Monday, November 14, 2016

Deep Ruminations

I envisioned this blog as being actively filled with reflections on life here in Ireland.  Somewhere along the way of our transition to life here, I lost the thread.  I've been so intent on being active and engaged with this place that I love.  I haven't felt like reflecting, only doing, seeing, experiencing.  But as autumn has deepened, the pace has slowed, it gets dark early and the weather leaves many days for nothing but thinking and maybe writing.

Maureen and I have had this ongoing conversation almost every day since the first week.  We love it here.  It's beautiful.  The people are lovely and we feel comfortable in this culture.  And so we endlessly discuss our future and our options.  Could we move here?  Do we want to go back?  What do we most miss?  What are the pros and cons?  Could we divide our lives?  We go back and forth.

The big issue, of course, is all of the people that we love.  There' my wonderful daughter and Maureen's extraordinary son,  our beautiful passel of grandkids that we love so deeply, our many dear, dear friends that we could never live without, even the lovely home that we've made out of the old parsonage in Gorham.  Neither of us could ultimately walk away from the people that make us so fortunate and so blessed.  Every conversation and every weighing of our options seems to come down to that simple fact.

Of course, in the background of our thinking is always the even bigger questions that are harder to articulate and have no real connection to the where of our lives, but they lurk in the background of every discussion.  What do we really want to do with the rest of our days?  Is it really time to just relax and enjoy the slow flow of rather self-indulgent weeks or is there another act to our lives-- some further purpose to work toward or to strive for?  Can this time of life really be just a slow winding down toward the inevitable end?  Can we simply be content to enjoy ourselves on one long last, for us, permanent vacation?  Does life still have meaning without some clear purpose or direction?  Or can enjoying it to the full be its purpose?  The whole issue of where we live is just really a distraction from that deeper question.  Are we mostly finished with the work, the struggle, the need to achieve something, to fight for something; or is there something more that we need to do, not just for us but for something deeper and bigger?  

While I have been hiking, climbing mountains and exploring, Maureen has blossomed in a whole new direction that has been surprising.  She signed up for a poetry workshop in Galway with a terrific poet and wonderful man, named Kevin Higgins.  While she has long dabbled at poetry (often writing startlingly beautiful things), she has never had much confidence or motivation.  Kevin has managed to set her on fire.  She's written extraordinary things and was asked to read her work at a reading at the Galway public library (sharing the podium with amazing published poets from several countries).  She's been an inspiration.  She's used our time here to work and explore this new direction even in her older age.  I think she may have found a whole new vocation at age seventy.  I'm jealous.

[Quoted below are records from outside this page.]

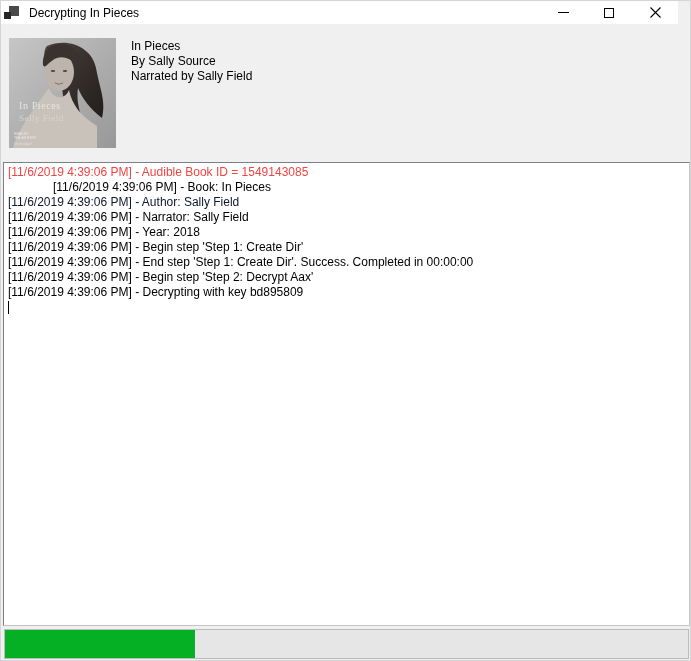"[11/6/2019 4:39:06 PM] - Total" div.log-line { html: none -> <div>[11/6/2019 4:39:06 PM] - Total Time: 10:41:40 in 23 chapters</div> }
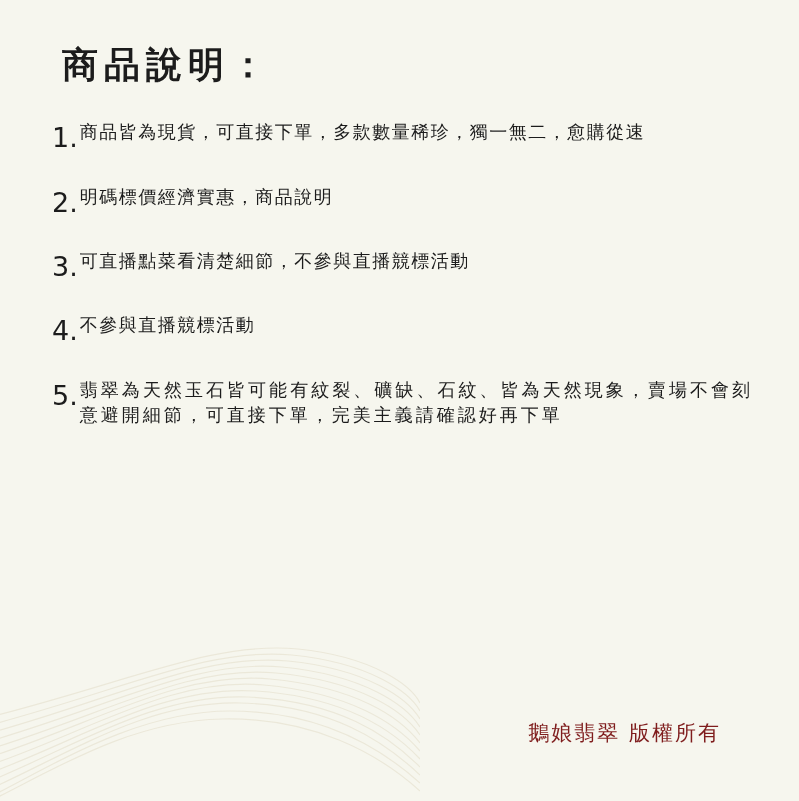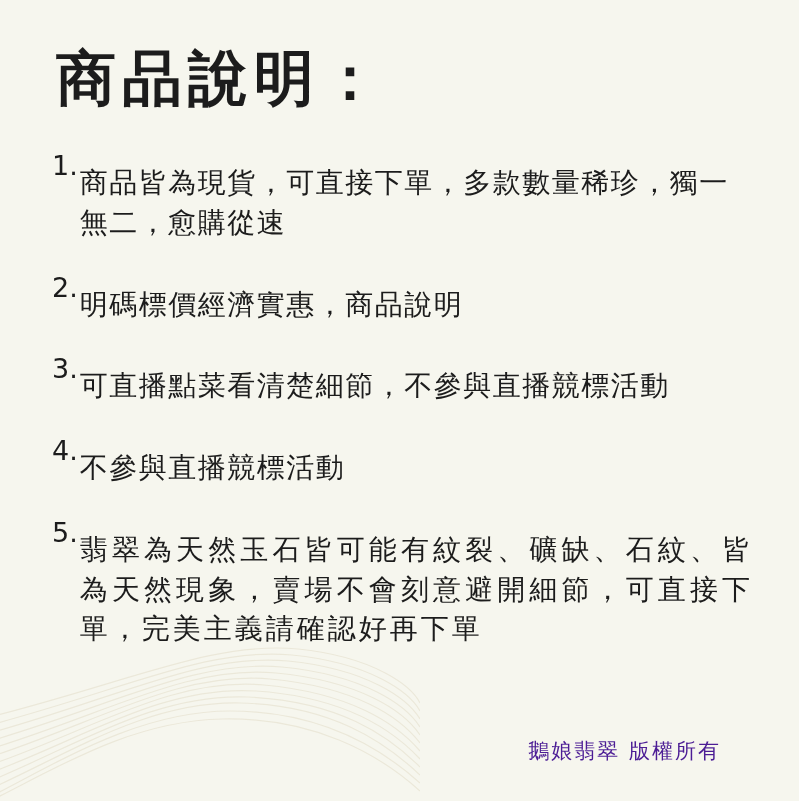"商品說明：" .title { font-size: 60px -> 36px; margin: 0 0 34px 4px -> 0 0 34px 10px }
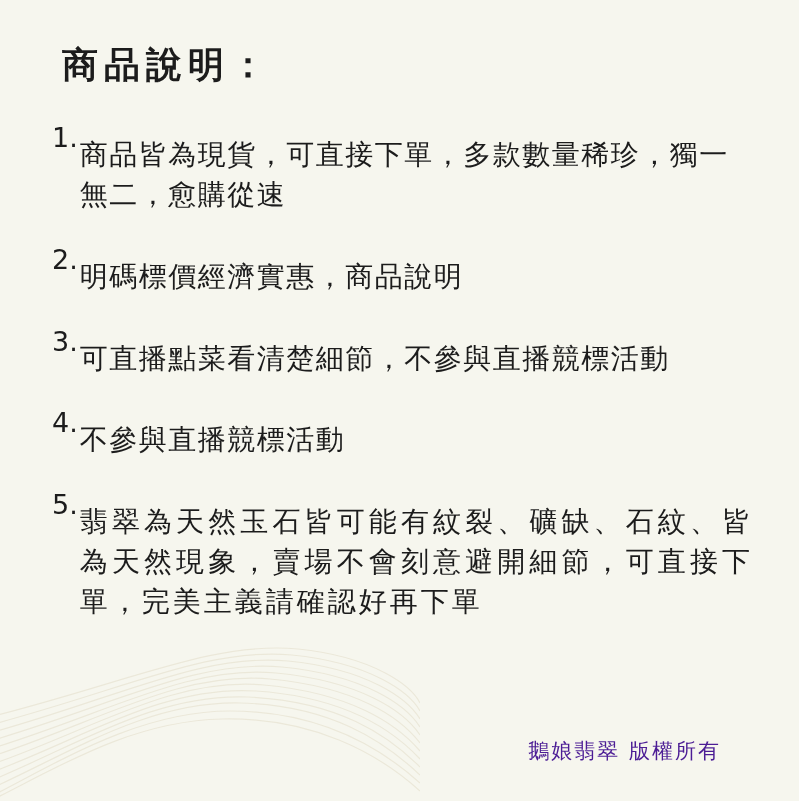"商品皆為現貨，可直接下單，多款數量稀珍，獨一無二，愈購從速" .item-text { font-size: 28px -> 18px; margin-top: 16px -> none }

But of course, this week has changed every conversation.  It's been almost a week since the election.  We've thought of little else.  Obviously, like everyone, we were shocked and, like most people that we know (and everyone here) horrified.  I won't go into my analysis of why this travesty took place or even what it signifies, but it was a life changing moment that deepens and complicates all of our questions.

I've spent my life as a minister, preacher and writer, working toward only one thing; trying to inspire a little more love, graciousness and compassion in my little world.  I never cared much about the institution of the church or getting people to believe stuff that they were supposed to believe.  Instead, I just want to inspire deeper and richer and more loving lives.  And now, we come to a moment where love, graciousness and compassion have been eclipsed by forces of ugliness, cruelty, bigotry, and hatred.  Whatever else we believe about this election, it is hard to escape the conclusion that love and inclusion were the losers.  Whatever impact I might have imagined that my life's work had achieved founders in the overwhelming tides that have come upon us.

And so our dilemma deepens.  It would feel so much better to sit out the remainder of our days in a neutral country where we don't feel the raw and ugly polarization that is the current American disease.  People are kinder to one another here and they are kinder even to the immigrants who are actually more plentiful here.  It would be easy to pretend right now that we are not really Americans and simply embrace this lovely and quirky little island and make a new home.

But somehow, that just feels too easy, even for a couple of old retirees.  I can't imagine that my presence in America would make any significant difference.  I no longer have a pulpit or some captive audience to work with.  I have no role to play that gives me a voice or any real influence on anyone.  But shouldn't we try nonetheless?  Shouldn't we just be there even if it is to just hold the hand of one Latino, or Muslim, or gay or lesbian friend?  Shouldn't we find some way to continue to inspire hope and love and light in this dark time?  Shouldn't we at least help our little grand children to grow up with a little more love or spirit in their lives?  Shouldn't we, at least, throw a big Christmas party once a year and remind everyone we know that love abounds?

Well, feel free to comment on our struggles and deep thoughts, and I'll try to get back to enjoying Ireland, in this moment, at least.  Love to all who read this.